Davis, from Lubbock, Texas, who penned a number of songs in the late 60s and 70s for The King, went on to top the charts under his own name with 1972’s “Baby Don’t Get Hooked On Me,” and “Stop And Smell The Roses” two years later. Into the 1980s, he released another string of hits, “It’s Hard to Be Humble,” “Hooked On Music” and “I Never Made Love (Till I Made It with You)” — the last top 10 hit of his career.

In 1974, he was honored as he Academy of Country Music’s Entertainer of the Year, and landed a hosting gig on NBC’s “The Mac Davis Show.” After two seasons, Davis continued to be a mainstay on the network, starring in Christmas specials almost ever year through 1983.

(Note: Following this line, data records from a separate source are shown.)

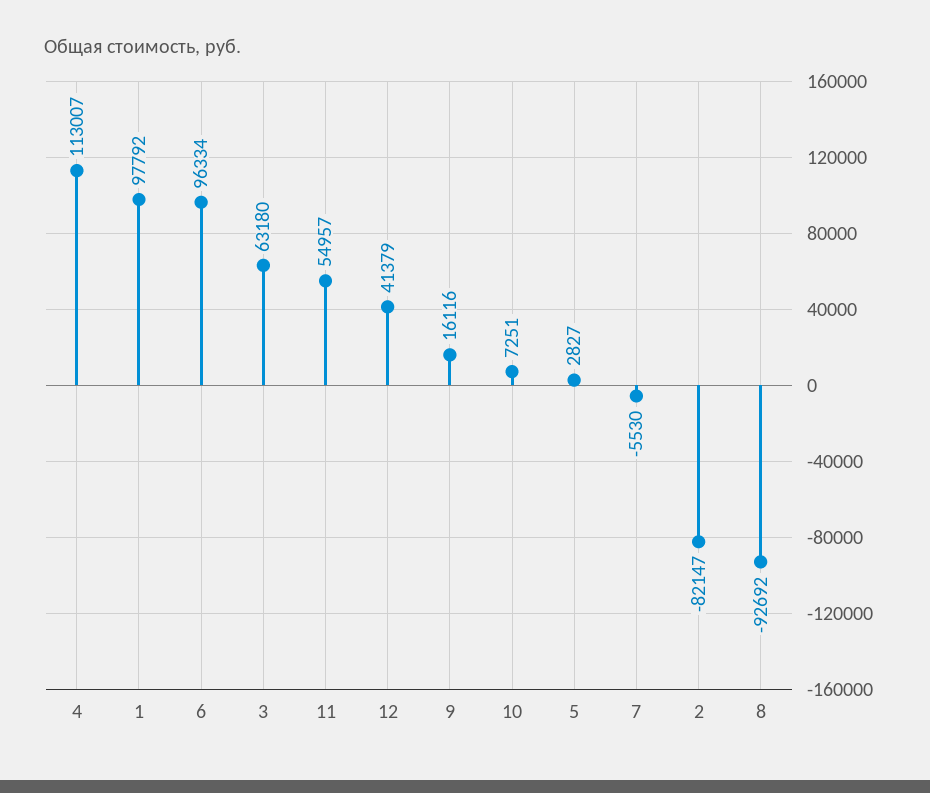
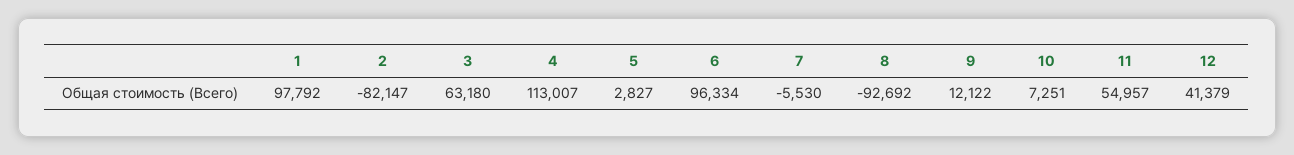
  {
    "4": 113007,
    "1": 97792,
    "6": 96334,
    "3": 63180,
    "11": 54957,
    "12": 41379,
-   "9": 16116,
+   "9": 12122,
    "10": 7251,
    "5": 2827,
    "7": -5530,
    "2": -82147,
    "8": -92692
  }

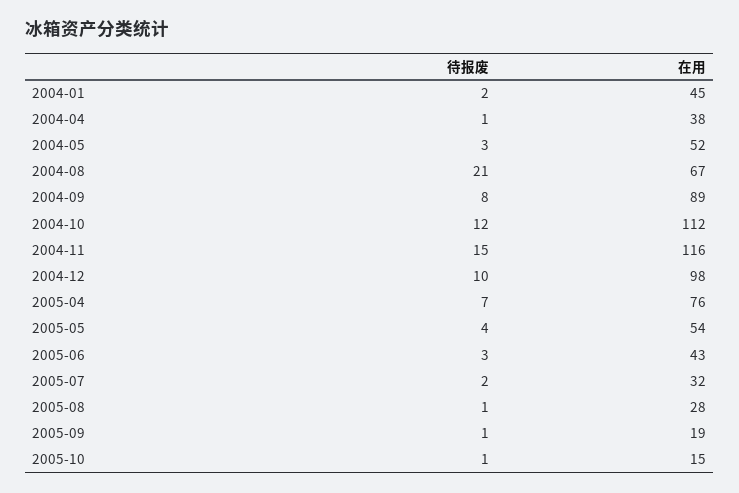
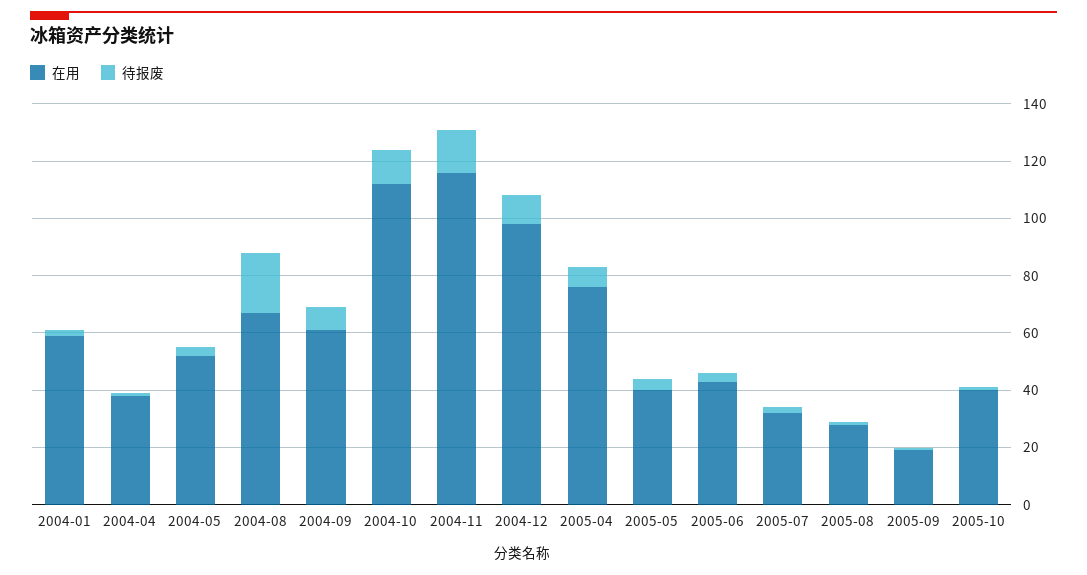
  {
    "待报废": {
      "2004-01": 2,
      "2004-04": 1,
      "2004-05": 3,
      "2004-08": 21,
      "2004-09": 8,
      "2004-10": 12,
      "2004-11": 15,
      "2004-12": 10,
      "2005-04": 7,
      "2005-05": 4,
      "2005-06": 3,
      "2005-07": 2,
      "2005-08": 1,
      "2005-09": 1,
      "2005-10": 1
    },
    "在用": {
-     "2004-01": 45,
+     "2004-01": 60,
      "2004-04": 38,
      "2004-05": 52,
      "2004-08": 67,
-     "2004-09": 89,
+     "2004-09": 60,
      "2004-10": 112,
      "2004-11": 116,
      "2004-12": 98,
      "2005-04": 76,
-     "2005-05": 54,
+     "2005-05": 40,
      "2005-06": 43,
      "2005-07": 32,
      "2005-08": 28,
      "2005-09": 19,
-     "2005-10": 15
+     "2005-10": 40
    }
  }

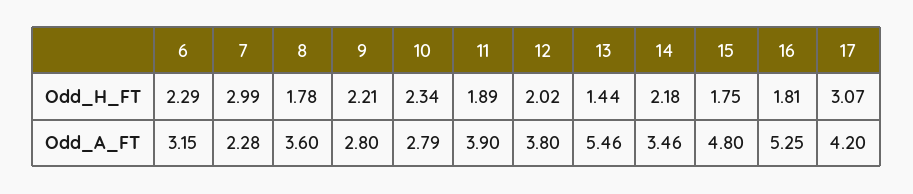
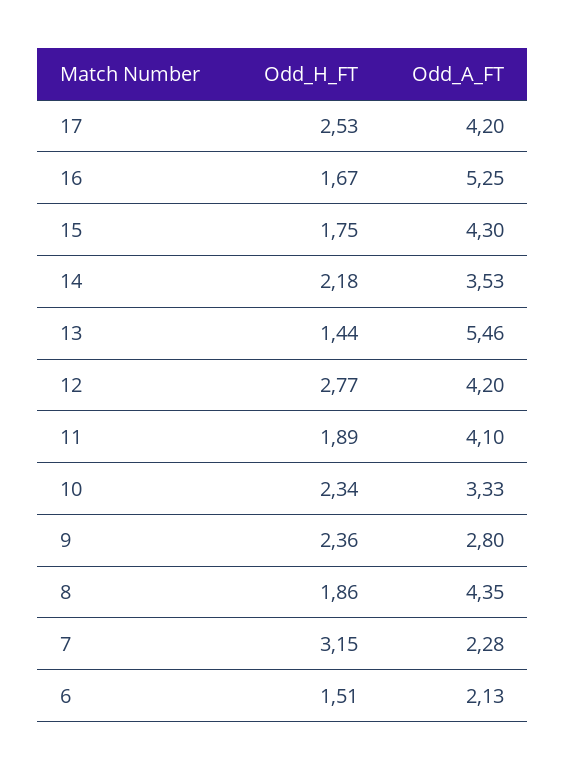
  {
    "6": {
-     "Odd_H_FT": 2.29,
+     "Odd_H_FT": 1.51,
-     "Odd_A_FT": 3.15
+     "Odd_A_FT": 2.13
    },
    "7": {
-     "Odd_H_FT": 2.99,
+     "Odd_H_FT": 3.15,
      "Odd_A_FT": 2.28
    },
    "8": {
-     "Odd_H_FT": 1.78,
+     "Odd_H_FT": 1.86,
-     "Odd_A_FT": 3.6
+     "Odd_A_FT": 4.35
    },
    "9": {
-     "Odd_H_FT": 2.21,
+     "Odd_H_FT": 2.36,
      "Odd_A_FT": 2.8
    },
    "10": {
      "Odd_H_FT": 2.34,
-     "Odd_A_FT": 2.79
+     "Odd_A_FT": 3.33
    },
    "11": {
      "Odd_H_FT": 1.89,
-     "Odd_A_FT": 3.9
+     "Odd_A_FT": 4.1
    },
    "12": {
-     "Odd_H_FT": 2.02,
+     "Odd_H_FT": 2.77,
-     "Odd_A_FT": 3.8
+     "Odd_A_FT": 4.2
    },
    "13": {
      "Odd_H_FT": 1.44,
      "Odd_A_FT": 5.46
    },
    "14": {
      "Odd_H_FT": 2.18,
-     "Odd_A_FT": 3.46
+     "Odd_A_FT": 3.53
    },
    "15": {
      "Odd_H_FT": 1.75,
-     "Odd_A_FT": 4.8
+     "Odd_A_FT": 4.3
    },
    "16": {
-     "Odd_H_FT": 1.81,
+     "Odd_H_FT": 1.67,
      "Odd_A_FT": 5.25
    },
    "17": {
-     "Odd_H_FT": 3.07,
+     "Odd_H_FT": 2.53,
      "Odd_A_FT": 4.2
    }
  }

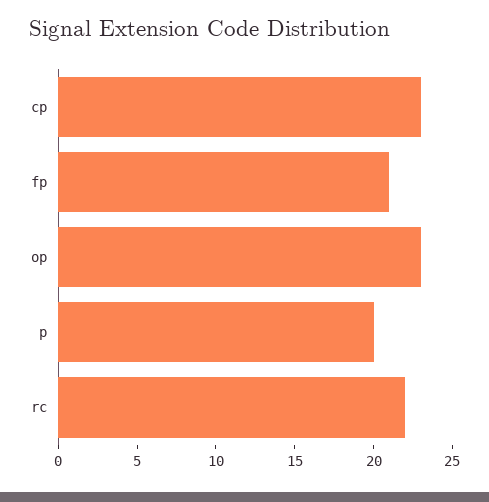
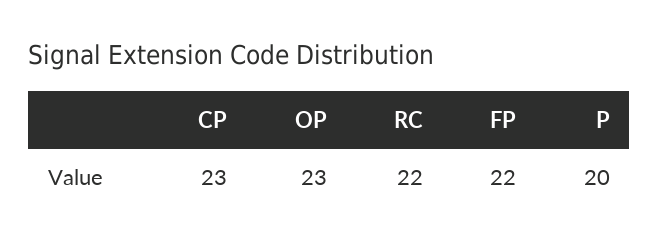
  {
    "cp": 23,
-   "fp": 21,
+   "fp": 22,
    "op": 23,
    "p": 20,
    "rc": 22
  }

During that time, he also debuted on the silver screen next to Nick Nolte in the comedy “North Dallas Forty,” while his later films saw more modest success. A few decades later, he became a recurring character on “That ’70s Show,” “King of the Hill” and “8 Simple Rules.” More recently, he appeared in Dolly Parton’s “Heartstrings” (2019) on Netflix.

Celebrity fans eulogized the beloved showman on social media.

Kenny Chesney called Davis “a small town boy who’d achieved the greatest kinds of fame, (and) remained a good guy, a family man.”

In a statement, he continued, “And Mac, who was joyous, funny and created a family around him, never stopped writing great songs, creating music and inspiring everyone around him.”

Davis was finally inducted into the Songwriters Hall of Fame in 2006, but he wasn’t done yet. In an unlikely collaboration, he teamed up with the late Swedish DJ Avicii in 2013 to write pop hit “Addicted to You.”